Environment variables: FEEDSTOCK_CDP_URL, FEEDSTOCK_HEADLESS, FEEDSTOCK_PROXY, FEEDSTOCK_BLOCK_RESOURCES, FEEDSTOCK_PAGE_TIMEOUT, FEEDSTOCK_SCREENSHOT, FEEDSTOCK_GENERATE_MARKDOWN, etc.

Accessibility Extraction

Extract semantic content using the accessibility tree — headings, links, buttons, inputs:

const result = await crawler.crawl("https://example.com", {
  extractionStrategy: {
    type: "accessibility",
    params: { roles: ["heading", "link"] }, // optional filter
  },
});

const items = JSON.parse(result.extractedContent!);
// [{ content: "Page Title", metadata: { role: "heading", ref: "e1", level: 1 } }, ...]

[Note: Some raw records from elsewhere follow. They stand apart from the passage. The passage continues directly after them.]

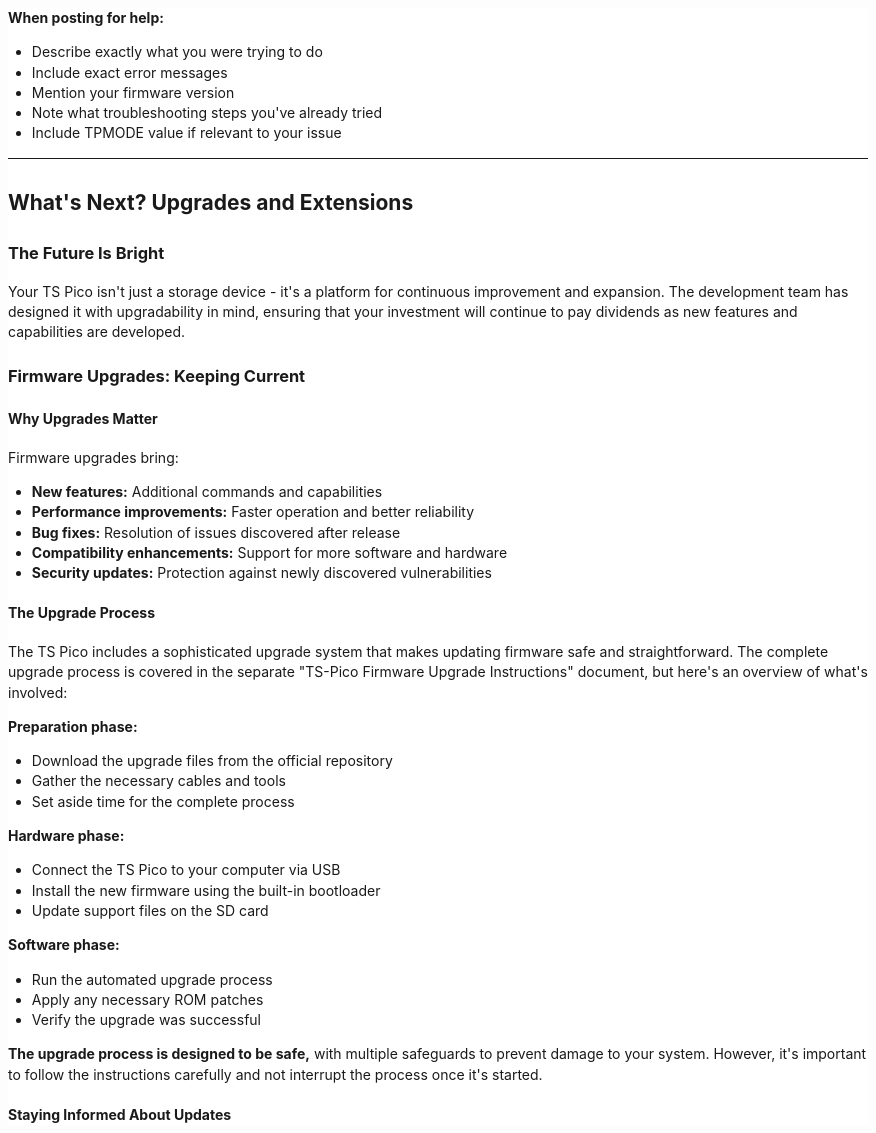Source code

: **When posting for help:**
- Describe exactly what you were trying to do
- Include exact error messages
- Mention your firmware version
- Note what troubleshooting steps you've already tried
- Include TPMODE value if relevant to your issue

---

## What's Next? Upgrades and Extensions

### The Future Is Bright

Your TS Pico isn't just a storage device - it's a platform for continuous improvement and expansion. The development team has designed it with upgradability in mind, ensuring that your investment will continue to pay dividends as new features and capabilities are developed.

### Firmware Upgrades: Keeping Current

#### Why Upgrades Matter

Firmware upgrades bring:
- **New features:** Additional commands and capabilities
- **Performance improvements:** Faster operation and better reliability
- **Bug fixes:** Resolution of issues discovered after release
- **Compatibility enhancements:** Support for more software and hardware
- **Security updates:** Protection against newly discovered vulnerabilities

#### The Upgrade Process

The TS Pico includes a sophisticated upgrade system that makes updating firmware safe and straightforward. The complete upgrade process is covered in the separate "TS-Pico Firmware Upgrade Instructions" document, but here's an overview of what's involved:

**Preparation phase:**
- Download the upgrade files from the official repository
- Gather the necessary cables and tools
- Set aside time for the complete process

**Hardware phase:**
- Connect the TS Pico to your computer via USB
- Install the new firmware using the built-in bootloader
- Update support files on the SD card

**Software phase:**
- Run the automated upgrade process
- Apply any necessary ROM patches
- Verify the upgrade was successful

**The upgrade process is designed to be safe,** with multiple safeguards to prevent damage to your system. However, it's important to follow the instructions carefully and not interrupt the process once it's started.

#### Staying Informed About Updates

Process HTML Without Browser

const html = "<html><body><h1>Hello</h1><p>World</p></body></html>";
const result = await crawler.processHtml(html, { snapshot: true });
console.log(result.markdown?.rawMarkdown);
console.log(result.snapshot);

Documentation

Full documentation at feedstockai.com.

Development

bun install
bun test              # 325 tests
bun test tests/unit   # unit tests only
bun run typecheck     # tsc --noEmit
bun run lint          # biome check
bun run check         # lint + typecheck
bun run dogfood.ts    # 148 checks against real sites

License

Apache-2.0